Penulis menggambarkan perasaan keduanya ketika diambang dilema. Puan tak ingin berdekatan lagi dengan Nathan. Namun, laki-laki yang senyumnya selalu membuat dirinya berdebar-bedar tak bisa hilang dari pikirannya. Begitu pun dengan Nathan, ia  jatuh cinta pada Puan. Ia berharap Puan bisa menerimanya dan menjalin hubungan serius. Nathan tidak main-main, bahkan jika Puan meminta untuk menikahinya maka dengan senang hati akan dia lakukan.
"Tapi bagaimana? Aku sudah terlanjur jatuh hati padamu. Aku ingin berusaha agar kita bisa benar-benar menjalin hubungan yang serius. Aku tidak main-main. Aku bisa membawamu pada orangtuaku dan aku bisa bicara pada orangtuamu bahwa aku serius padamu."
Dalam kutipan dialog tersebut menggambarkan sifat Nathan yang serius dan berusaha untuk meyakinkan Puan tentang keseriusannya bahwa perasaannya tidak main-main. "Nath, tak ada gunanya bila kita membangun sesuatu dengan sekuat tenaga, sementara kita tahu hal itu akan hancur esok harinya." Dalam dialog tersebut Puan berusaha untuk tetap menolak meski dirinya pun tidak mau. Namun, karena prinsip hidup masing-masing mereka berbeda, perasaan yang tumbuh harus dihilangkan.
Pada malam terakhir di Halmahera, digambarkan perasaan Nathan yang tidak menentu hingga sulit tidur karena senyum Puan terus terbayang di pikirannya. Ia sudah menyiapkan sepucuk surat perpisahan dan tak lupa dicantumkan  nomor teleponnya agar mereka bisa terus saling berhubungan.

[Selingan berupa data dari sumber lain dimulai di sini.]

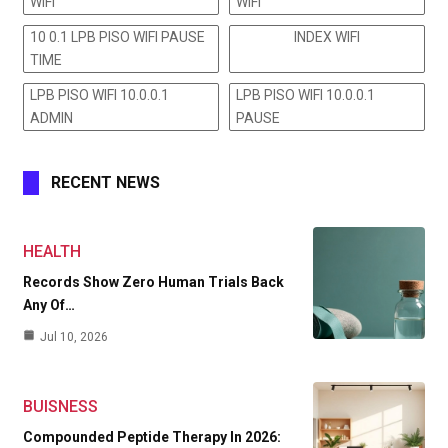
WIFI
WIFI
10 0.1 LPB PISO WIFI PAUSE
INDEX WIFI
TIME
LPB PISO WIFI 10.0.0.1
LPB PISO WIFI 10.0.0.1
ADMIN
PAUSE
RECENT NEWS
HEALTH
Records Show Zero Human Trials Back
Any Of…
Jul 10, 2026
BUISNESS
Compounded Peptide Therapy In 2026: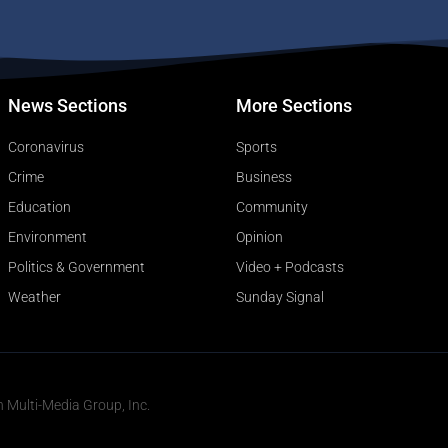
News Sections
More Sections
Coronavirus
Sports
Crime
Business
Education
Community
Environment
Opinion
Politics & Government
Video + Podcasts
Weather
Sunday Signal
n Multi-Media Group, Inc.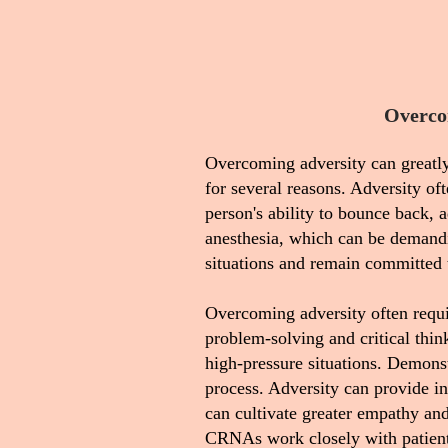
Overco
Overcoming adversity can greatly
for several reasons. Adversity of
person's ability to bounce back, a
anesthesia, which can be demandi
situations and remain committed t
Overcoming adversity often requir
problem-solving and critical thin
high-pressure situations. Demons
process. Adversity can provide in
can cultivate greater empathy an
CRNAs work closely with patients, 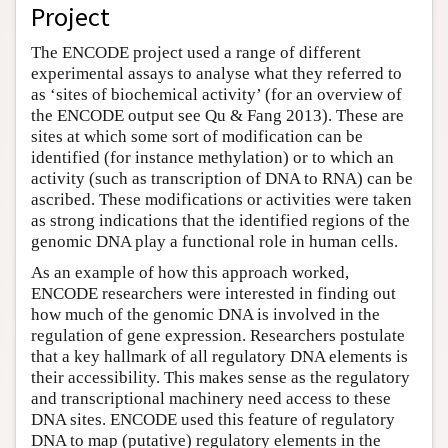
Project
The ENCODE project used a range of different
experimental assays to analyse what they referred to
as ‘sites of biochemical activity’ (for an overview of
the ENCODE output see Qu & Fang 2013). These are
sites at which some sort of modification can be
identified (for instance methylation) or to which an
activity (such as transcription of DNA to RNA) can be
ascribed. These modifications or activities were taken
as strong indications that the identified regions of the
genomic DNA play a functional role in human cells.
As an example of how this approach worked,
ENCODE researchers were interested in finding out
how much of the genomic DNA is involved in the
regulation of gene expression. Researchers postulate
that a key hallmark of all regulatory DNA elements is
their accessibility. This makes sense as the regulatory
and transcriptional machinery need access to these
DNA sites. ENCODE used this feature of regulatory
DNA to map (putative) regulatory elements in the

Hingga tiba hari perpisahan saat masa Nathan mengabdi di Halmahera telah berakhir. Puan menemui Nathan lalu bertukar surat. Meski hari itu adalah hari perpisahan, penulis menggambarkan betapa gembiranya Nathan melihat Puan menemuinya. Terlebih Puan memberikan surat juga kepadanya dan ia berharap ada deretan angka yang bisa dihubungi. Namun, ternyata rasa bahagianya tidak berlangsung lama. Raut wajahnya berubah saat membaca surat dari Puan di perjalanan pulang.
"Maaf, tidak ada nomor telepon. Karena perasaan kita, Nath. Akan terus tumbuh bila tidak dibunuh. Semoga kau dan aku selalu bahagia---meski tidak bersama-sama." Setelah penggalan kalimat terakhir surat yang Puan tulis, penulis menggambarkan perasaan Nathan yang teramat sedih. Tangannya bergetar, membolak-balikkan kertas berharap ada deretan angka yang terlewat tidak dia baca. Matanya berkaca-kaca mengingat Puan. Ia masih berharap ada nomor tak dikenal berisi pesan dari Puan. Namun, pesan itu tidak pernah ada. Tidak hanya Nathan yang dilanda kesedihan. Puan pun merasakan hal yang sama. Pada bagian akhir penulis menggambarkan keadaan Puan setelah perpisahan mereka. Ia masih belum bisa melupakan Nathan. Tempat-tempat yang pernah ia kunjungi bersama Nathan meninggalkan cerita yang membekas.
Melalui novel ini, penulis mampu mengemas dengan baik bagaimana perjalanan kisah cinta yang terhalang perbedaan keyakinan. Berbagai rintangan mereka hadapi hingga akhirnya memilih untuk tetap dengan prinsip mereka masing-masing. Seperti perkataan orang-orang bahwa cinta tak harus memiliki. Begitu pun cinta Nathan dan Puan yang harus saling melepaskan karena tak mungkin bersatu.